I have to process a spreadsheet that has multiple levels of aggregation within it. Mostly, this is just fine, but in one case, I need to use information from the highest aggregation level in conjunction with information from the next aggregation level. Here's an example:
Title, Platform, Quantity, Revenue
"Some title", , 100, 1000.00
, "Platform A", 12, 120.00
, "Platform B", 20, 200.00
, "Platform C", 68, 680.00
"Some other title", , 20, 200.00
, "Platform B", 20, 200.00
...
The first record has a title, "Some Title", and aggregated quantity and revenue metrics for all platforms. This is mostly what I need to read.

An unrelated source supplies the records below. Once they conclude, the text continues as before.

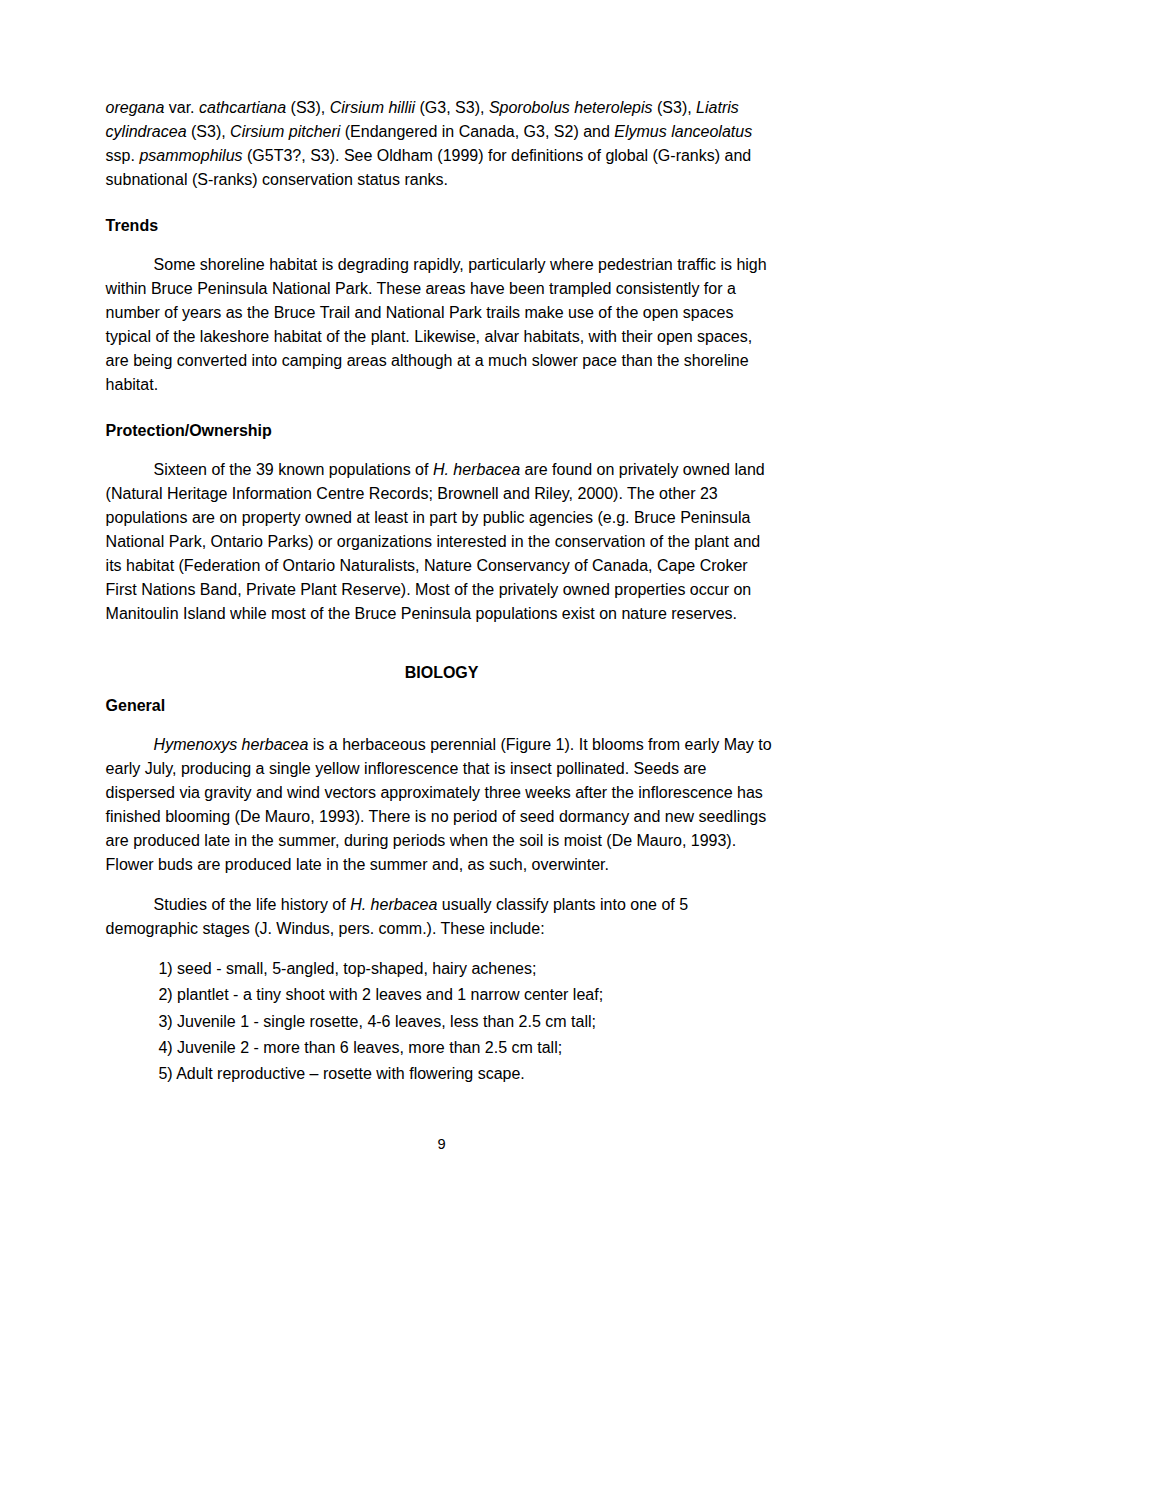oregana var. cathcartiana (S3), Cirsium hillii (G3, S3), Sporobolus heterolepis (S3), Liatris cylindracea (S3), Cirsium pitcheri (Endangered in Canada, G3, S2) and Elymus lanceolatus ssp. psammophilus (G5T3?, S3). See Oldham (1999) for definitions of global (G-ranks) and subnational (S-ranks) conservation status ranks.
Trends
Some shoreline habitat is degrading rapidly, particularly where pedestrian traffic is high within Bruce Peninsula National Park. These areas have been trampled consistently for a number of years as the Bruce Trail and National Park trails make use of the open spaces typical of the lakeshore habitat of the plant. Likewise, alvar habitats, with their open spaces, are being converted into camping areas although at a much slower pace than the shoreline habitat.
Protection/Ownership
Sixteen of the 39 known populations of H. herbacea are found on privately owned land (Natural Heritage Information Centre Records; Brownell and Riley, 2000). The other 23 populations are on property owned at least in part by public agencies (e.g. Bruce Peninsula National Park, Ontario Parks) or organizations interested in the conservation of the plant and its habitat (Federation of Ontario Naturalists, Nature Conservancy of Canada, Cape Croker First Nations Band, Private Plant Reserve). Most of the privately owned properties occur on Manitoulin Island while most of the Bruce Peninsula populations exist on nature reserves.
BIOLOGY
General
Hymenoxys herbacea is a herbaceous perennial (Figure 1). It blooms from early May to early July, producing a single yellow inflorescence that is insect pollinated. Seeds are dispersed via gravity and wind vectors approximately three weeks after the inflorescence has finished blooming (De Mauro, 1993). There is no period of seed dormancy and new seedlings are produced late in the summer, during periods when the soil is moist (De Mauro, 1993). Flower buds are produced late in the summer and, as such, overwinter.
Studies of the life history of H. herbacea usually classify plants into one of 5 demographic stages (J. Windus, pers. comm.). These include:
1) seed - small, 5-angled, top-shaped, hairy achenes;
2) plantlet - a tiny shoot with 2 leaves and 1 narrow center leaf;
3) Juvenile 1 - single rosette, 4-6 leaves, less than 2.5 cm tall;
4) Juvenile 2 - more than 6 leaves, more than 2.5 cm tall;
5) Adult reproductive – rosette with flowering scape.
9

However, in one case, say for "Platform B", I need to retrieve the specific values for that platform, and I need to know what the title is for those values.
Anyone know how to get this done?
I raised a jira for this:
http://jira.pentaho.com/browse/PDI-13296
Because it's not immediately obviously straightforward.
I can only think to do it in a "modified javascript step" a tiny snippet of code that remembers previous values of title and then substitutes in when title is null.
That does assume your data is always sorted in this way, and also assumes your first row always has a value.
If you had something you could group by (i.e. some additional attribute you're not showing?) then you could use the "pass all rows" option in that step and get the "first non null" value for the group on the aggregate for the title field.